Natural killer cell infusion after stem cell transplantation for leukemia

Children with leukemia are treated with standardized chemotherapy and in most cases this treatment is curative. However, and in accordance with international guidelines, patients are eligible for allogeneic hematopoietic stem cell transplantation (HSCT) in case of leukemia characterized by well defined high-risk parameters and in case of relapsed disease following initial successful remission induction therapy. Historically, HLA-matched sibling donors were the first donors to be used, but due to ongoing improvements in HLA typing technology, graft manipulation and supportive care, a matched unrelated (MUD) or mismatched family donor (MMFD) is nowadays a feasible and widely accepted alternative. However, leukemia relapse after HSCT remains the main reason for treatment failure. Following HSCT with MUD and MMFD, T cell reconstitution is delayed up to 6-12 months post transplant, and thus a potential T cell mediated graft versus leukemia (GvL) effect may be impaired. In contrast, there is rapid recovery of natural killer (NK) cells, which have been reported to exert an anti-leukemic effect. Still, the functional capacity of the early regenerating NK cells seems limited. In vitro, the functional and cytolytic properties of NK cells can be augmented by stimulation with cytokines, e.g. interleukin 15 (IL-15). We aim to exploit this NK-cell mediated potential by adoptive transfer of ex vivo IL15-activated donor NK cells with the final aim to enhance immune reconstitution and reduce residual tumor burden in the early post transplant setting when tumor levels are low.

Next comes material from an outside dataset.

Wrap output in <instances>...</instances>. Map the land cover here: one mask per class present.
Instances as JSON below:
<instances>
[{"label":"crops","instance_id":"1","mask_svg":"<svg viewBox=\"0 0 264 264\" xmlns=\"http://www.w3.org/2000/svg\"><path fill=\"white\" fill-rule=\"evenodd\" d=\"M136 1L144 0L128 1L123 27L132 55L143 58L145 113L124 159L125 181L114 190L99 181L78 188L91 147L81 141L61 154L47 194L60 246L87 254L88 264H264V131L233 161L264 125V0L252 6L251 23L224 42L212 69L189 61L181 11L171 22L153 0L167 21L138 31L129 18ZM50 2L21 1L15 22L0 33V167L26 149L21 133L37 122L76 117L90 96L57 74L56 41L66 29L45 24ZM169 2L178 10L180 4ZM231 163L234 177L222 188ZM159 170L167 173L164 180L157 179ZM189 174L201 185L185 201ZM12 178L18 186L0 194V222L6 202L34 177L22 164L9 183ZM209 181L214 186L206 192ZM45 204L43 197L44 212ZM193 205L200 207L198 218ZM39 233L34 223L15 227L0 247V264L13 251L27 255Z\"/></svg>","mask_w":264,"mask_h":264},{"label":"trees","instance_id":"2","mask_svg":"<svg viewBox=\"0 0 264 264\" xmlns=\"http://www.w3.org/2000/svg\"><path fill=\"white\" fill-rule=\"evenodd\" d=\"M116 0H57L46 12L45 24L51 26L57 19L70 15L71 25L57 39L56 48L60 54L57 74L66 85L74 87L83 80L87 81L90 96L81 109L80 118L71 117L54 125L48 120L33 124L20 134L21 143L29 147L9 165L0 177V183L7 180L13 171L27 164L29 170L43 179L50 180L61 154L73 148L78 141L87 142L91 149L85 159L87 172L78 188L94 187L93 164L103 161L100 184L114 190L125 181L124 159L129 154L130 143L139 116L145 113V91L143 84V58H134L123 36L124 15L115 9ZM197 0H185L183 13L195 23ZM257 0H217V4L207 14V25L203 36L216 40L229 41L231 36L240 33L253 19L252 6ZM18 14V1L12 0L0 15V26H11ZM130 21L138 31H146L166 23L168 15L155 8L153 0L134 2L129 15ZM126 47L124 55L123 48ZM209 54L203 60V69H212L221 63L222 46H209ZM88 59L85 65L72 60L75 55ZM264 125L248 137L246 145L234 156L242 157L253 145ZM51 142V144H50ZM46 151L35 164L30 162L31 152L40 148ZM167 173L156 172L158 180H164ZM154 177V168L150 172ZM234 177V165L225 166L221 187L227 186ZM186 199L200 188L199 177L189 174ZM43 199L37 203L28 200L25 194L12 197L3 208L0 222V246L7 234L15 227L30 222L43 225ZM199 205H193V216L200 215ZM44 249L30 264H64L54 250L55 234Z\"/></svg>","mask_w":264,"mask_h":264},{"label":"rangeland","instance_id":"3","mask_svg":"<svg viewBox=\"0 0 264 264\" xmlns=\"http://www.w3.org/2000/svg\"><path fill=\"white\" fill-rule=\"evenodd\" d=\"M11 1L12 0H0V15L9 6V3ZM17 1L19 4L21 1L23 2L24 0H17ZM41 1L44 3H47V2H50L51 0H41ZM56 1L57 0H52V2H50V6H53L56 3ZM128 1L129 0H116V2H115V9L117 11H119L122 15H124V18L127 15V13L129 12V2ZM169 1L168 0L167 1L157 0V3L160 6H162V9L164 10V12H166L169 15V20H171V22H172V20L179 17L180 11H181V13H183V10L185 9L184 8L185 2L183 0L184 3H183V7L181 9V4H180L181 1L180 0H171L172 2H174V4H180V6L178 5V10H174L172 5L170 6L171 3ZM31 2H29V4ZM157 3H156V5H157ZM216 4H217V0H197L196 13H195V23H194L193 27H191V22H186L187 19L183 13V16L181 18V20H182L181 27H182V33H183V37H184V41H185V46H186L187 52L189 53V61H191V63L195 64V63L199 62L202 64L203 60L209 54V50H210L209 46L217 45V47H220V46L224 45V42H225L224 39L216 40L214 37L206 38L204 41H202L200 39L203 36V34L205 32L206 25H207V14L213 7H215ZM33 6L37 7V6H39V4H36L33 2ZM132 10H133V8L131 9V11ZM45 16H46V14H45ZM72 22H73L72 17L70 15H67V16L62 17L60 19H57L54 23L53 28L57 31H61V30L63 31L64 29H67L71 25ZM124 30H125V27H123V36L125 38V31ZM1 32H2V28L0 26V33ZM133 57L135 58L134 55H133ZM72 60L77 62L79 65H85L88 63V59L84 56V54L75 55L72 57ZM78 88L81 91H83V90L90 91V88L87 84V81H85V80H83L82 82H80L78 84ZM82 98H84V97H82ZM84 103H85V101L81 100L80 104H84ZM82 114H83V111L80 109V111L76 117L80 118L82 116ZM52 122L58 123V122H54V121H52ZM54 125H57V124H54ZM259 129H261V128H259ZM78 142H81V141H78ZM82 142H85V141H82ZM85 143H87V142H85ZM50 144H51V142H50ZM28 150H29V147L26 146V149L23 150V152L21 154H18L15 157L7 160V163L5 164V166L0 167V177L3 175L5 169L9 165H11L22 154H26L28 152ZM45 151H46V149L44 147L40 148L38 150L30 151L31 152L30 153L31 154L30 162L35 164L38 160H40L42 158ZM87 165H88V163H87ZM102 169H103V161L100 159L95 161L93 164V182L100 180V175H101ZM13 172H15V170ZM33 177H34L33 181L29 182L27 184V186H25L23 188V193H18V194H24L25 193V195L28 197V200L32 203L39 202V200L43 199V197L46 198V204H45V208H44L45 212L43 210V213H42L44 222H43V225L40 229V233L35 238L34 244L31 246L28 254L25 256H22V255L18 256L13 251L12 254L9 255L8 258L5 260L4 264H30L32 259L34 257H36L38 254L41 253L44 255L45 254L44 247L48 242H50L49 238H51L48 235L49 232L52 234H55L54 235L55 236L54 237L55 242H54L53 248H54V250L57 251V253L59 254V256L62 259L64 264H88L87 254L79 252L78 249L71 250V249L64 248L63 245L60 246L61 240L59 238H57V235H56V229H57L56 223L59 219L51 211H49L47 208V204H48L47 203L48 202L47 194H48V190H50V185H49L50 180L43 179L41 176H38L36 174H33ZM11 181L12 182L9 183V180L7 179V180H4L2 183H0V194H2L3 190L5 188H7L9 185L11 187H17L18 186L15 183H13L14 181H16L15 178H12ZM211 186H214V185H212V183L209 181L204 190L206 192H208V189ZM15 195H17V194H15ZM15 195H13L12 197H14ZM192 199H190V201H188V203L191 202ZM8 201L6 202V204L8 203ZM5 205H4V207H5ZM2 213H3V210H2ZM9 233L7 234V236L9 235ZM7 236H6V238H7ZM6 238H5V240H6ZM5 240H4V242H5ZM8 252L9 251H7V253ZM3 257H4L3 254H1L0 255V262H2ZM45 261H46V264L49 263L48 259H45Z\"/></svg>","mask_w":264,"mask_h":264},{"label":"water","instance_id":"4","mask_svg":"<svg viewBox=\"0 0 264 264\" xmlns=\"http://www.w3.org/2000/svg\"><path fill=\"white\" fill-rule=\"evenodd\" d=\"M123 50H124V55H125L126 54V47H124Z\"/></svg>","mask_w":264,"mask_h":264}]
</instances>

Adoptive transfer of ex vivo IL15-activated donor NK cells enhance immune reconstitution and reduce residual tumor burden in the early post transplant setting.

During the first year after transplantation and NK cell infusion, patients will be monitord frequently, according to our current standards for follow-up of pediatric HSCT recipients, to address primary and secondary objectives. Timepoints are pre-SCT, weekly after SCT in the first 10 weeks, 12, 16, 20, 24, and 52 weeks post-SCT. Thereafter, patients will be followed until adulthood and subsequently transferred to the late feects clinic according to our standard procedures for allogeneic stem cell tranplantation recipients.

Patients will receive one infusion of 5-10x10e6 ex vivo IL-15-activated donor NK cells per kg body weight (maximum dose: 200x10e6) at 4-12 weeks after transplantation.